:: Material supplied

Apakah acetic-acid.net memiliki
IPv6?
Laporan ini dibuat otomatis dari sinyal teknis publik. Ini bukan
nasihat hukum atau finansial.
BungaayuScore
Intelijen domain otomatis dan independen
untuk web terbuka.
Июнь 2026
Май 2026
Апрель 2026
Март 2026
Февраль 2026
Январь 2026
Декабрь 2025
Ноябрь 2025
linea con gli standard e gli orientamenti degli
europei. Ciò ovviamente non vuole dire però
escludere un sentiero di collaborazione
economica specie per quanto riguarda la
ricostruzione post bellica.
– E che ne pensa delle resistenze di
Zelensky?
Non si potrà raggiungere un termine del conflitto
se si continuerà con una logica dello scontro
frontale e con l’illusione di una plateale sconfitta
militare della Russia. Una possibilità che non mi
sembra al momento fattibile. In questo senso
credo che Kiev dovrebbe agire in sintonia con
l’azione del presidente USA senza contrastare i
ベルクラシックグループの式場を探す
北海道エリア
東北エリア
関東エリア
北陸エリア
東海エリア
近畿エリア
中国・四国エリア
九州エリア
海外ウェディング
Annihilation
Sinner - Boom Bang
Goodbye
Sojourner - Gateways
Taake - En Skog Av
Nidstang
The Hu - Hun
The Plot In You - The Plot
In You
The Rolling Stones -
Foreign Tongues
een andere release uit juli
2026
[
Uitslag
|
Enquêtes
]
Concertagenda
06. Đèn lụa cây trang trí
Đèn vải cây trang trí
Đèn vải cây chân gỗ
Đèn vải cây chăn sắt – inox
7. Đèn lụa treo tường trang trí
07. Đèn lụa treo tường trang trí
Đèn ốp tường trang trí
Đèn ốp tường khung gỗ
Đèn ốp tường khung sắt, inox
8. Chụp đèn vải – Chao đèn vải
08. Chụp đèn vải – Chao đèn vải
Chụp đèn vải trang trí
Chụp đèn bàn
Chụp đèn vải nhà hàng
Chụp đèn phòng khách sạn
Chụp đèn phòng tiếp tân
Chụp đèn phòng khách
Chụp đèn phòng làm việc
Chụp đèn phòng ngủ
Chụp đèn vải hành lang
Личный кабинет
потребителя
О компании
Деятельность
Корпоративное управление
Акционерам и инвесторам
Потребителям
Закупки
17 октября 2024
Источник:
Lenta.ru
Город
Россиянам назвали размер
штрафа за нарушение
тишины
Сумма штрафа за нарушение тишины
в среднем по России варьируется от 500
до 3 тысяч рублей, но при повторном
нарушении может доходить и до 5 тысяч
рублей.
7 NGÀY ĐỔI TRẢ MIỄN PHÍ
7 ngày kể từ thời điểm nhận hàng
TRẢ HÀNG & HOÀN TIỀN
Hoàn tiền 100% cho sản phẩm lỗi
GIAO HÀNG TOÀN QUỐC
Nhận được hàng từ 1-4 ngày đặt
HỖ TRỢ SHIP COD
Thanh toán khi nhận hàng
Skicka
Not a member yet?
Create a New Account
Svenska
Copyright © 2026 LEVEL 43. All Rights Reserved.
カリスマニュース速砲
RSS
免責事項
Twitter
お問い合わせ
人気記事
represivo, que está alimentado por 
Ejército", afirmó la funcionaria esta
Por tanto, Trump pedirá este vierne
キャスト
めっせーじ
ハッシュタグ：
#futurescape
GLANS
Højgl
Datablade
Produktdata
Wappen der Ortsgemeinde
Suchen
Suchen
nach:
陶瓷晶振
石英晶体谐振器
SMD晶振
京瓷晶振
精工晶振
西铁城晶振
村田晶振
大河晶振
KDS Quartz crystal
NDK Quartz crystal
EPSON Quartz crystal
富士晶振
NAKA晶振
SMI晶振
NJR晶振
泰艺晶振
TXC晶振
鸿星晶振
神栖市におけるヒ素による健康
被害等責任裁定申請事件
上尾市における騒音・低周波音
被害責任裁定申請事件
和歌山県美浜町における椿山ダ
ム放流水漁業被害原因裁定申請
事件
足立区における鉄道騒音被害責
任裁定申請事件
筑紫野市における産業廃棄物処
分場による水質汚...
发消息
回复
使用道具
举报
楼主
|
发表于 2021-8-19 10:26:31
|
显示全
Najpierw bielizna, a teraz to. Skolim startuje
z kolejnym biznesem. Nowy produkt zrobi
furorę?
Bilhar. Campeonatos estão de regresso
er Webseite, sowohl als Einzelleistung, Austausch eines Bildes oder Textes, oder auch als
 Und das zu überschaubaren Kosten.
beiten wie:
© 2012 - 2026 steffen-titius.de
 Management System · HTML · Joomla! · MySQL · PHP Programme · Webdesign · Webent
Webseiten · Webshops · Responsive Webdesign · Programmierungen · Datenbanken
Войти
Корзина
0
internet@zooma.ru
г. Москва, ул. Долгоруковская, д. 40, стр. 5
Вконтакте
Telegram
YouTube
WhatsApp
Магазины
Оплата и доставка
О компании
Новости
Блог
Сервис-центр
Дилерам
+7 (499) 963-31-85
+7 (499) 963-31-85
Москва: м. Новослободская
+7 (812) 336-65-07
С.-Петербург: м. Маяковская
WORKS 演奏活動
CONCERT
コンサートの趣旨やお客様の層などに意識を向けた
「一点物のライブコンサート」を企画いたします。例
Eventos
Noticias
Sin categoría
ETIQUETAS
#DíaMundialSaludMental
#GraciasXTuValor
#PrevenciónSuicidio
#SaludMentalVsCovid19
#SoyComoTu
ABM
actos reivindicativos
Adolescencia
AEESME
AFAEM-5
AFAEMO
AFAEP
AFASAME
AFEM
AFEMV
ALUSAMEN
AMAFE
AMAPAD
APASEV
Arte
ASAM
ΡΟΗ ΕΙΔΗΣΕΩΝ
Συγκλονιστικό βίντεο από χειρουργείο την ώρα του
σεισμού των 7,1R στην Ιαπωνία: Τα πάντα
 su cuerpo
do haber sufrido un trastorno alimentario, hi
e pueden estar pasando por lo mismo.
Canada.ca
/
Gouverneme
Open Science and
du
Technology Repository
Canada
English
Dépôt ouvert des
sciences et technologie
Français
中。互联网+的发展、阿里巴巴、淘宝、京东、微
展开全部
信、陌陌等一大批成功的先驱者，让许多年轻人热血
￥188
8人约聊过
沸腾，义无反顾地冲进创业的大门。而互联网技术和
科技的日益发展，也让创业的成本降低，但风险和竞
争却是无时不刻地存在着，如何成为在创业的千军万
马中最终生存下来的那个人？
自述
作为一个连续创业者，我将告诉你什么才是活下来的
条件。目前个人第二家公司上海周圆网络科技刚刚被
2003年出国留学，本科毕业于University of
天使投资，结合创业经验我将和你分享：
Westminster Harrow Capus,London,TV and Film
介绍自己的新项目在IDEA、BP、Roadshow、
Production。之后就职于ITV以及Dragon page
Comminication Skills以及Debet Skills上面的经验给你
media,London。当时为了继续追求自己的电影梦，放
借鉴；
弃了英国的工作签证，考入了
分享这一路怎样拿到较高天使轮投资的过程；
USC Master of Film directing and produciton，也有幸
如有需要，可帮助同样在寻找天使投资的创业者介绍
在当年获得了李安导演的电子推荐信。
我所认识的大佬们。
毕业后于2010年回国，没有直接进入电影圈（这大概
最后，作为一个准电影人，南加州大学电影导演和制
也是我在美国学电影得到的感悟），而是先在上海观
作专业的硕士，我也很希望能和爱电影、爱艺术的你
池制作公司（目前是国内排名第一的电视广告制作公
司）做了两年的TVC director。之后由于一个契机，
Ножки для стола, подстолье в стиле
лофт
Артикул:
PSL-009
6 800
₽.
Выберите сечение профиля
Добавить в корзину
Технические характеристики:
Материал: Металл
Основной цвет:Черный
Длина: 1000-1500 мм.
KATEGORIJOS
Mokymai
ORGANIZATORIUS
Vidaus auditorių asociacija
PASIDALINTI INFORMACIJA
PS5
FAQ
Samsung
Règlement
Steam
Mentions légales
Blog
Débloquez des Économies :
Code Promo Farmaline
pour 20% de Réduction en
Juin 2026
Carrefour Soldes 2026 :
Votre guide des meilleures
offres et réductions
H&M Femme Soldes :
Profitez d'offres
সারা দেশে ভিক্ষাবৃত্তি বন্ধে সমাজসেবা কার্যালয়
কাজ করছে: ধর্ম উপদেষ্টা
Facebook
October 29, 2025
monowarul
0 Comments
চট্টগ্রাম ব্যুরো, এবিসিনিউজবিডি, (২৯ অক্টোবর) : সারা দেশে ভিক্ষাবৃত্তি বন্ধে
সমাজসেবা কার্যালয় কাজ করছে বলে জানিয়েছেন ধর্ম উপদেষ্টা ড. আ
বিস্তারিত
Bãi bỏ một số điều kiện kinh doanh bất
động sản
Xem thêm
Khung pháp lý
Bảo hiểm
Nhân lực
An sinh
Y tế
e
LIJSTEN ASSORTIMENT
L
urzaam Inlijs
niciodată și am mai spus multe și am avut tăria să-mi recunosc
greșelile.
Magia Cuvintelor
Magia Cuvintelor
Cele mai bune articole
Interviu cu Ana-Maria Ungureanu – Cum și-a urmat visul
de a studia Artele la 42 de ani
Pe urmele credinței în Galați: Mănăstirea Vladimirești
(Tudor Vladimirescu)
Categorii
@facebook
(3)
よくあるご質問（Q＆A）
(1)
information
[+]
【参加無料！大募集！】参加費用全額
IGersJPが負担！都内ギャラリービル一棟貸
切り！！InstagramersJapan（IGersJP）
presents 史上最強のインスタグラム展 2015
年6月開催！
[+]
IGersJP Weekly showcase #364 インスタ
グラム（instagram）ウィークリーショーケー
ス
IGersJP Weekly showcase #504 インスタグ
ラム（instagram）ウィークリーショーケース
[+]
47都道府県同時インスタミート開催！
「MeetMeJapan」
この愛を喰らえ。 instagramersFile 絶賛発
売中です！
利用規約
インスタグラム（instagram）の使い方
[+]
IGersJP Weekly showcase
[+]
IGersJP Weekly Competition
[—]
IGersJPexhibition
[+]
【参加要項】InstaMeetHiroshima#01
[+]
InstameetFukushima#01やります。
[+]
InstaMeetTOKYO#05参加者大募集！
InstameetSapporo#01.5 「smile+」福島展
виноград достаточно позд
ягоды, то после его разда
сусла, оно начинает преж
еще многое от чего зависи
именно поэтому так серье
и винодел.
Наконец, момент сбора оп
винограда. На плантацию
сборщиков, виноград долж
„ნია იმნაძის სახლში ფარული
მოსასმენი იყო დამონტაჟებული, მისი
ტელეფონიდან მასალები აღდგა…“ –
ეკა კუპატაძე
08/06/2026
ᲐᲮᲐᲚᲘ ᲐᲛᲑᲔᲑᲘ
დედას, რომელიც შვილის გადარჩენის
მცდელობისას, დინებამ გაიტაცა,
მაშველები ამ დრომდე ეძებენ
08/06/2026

::::

[About this exercise]:
Scan the listing above for the word "Chụp" and show each line where it is found.

[Your solution]:
8. Chụp đèn vải – Chao đèn vải
08. Chụp đèn vải – Chao đèn vải
Chụp đèn vải trang trí
Chụp đèn bàn
Chụp đèn vải nhà hàng
Chụp đèn phòng khách sạn
Chụp đèn phòng tiếp tân
Chụp đèn phòng khách
Chụp đèn phòng làm việc
Chụp đèn phòng ngủ
Chụp đèn vải hành lang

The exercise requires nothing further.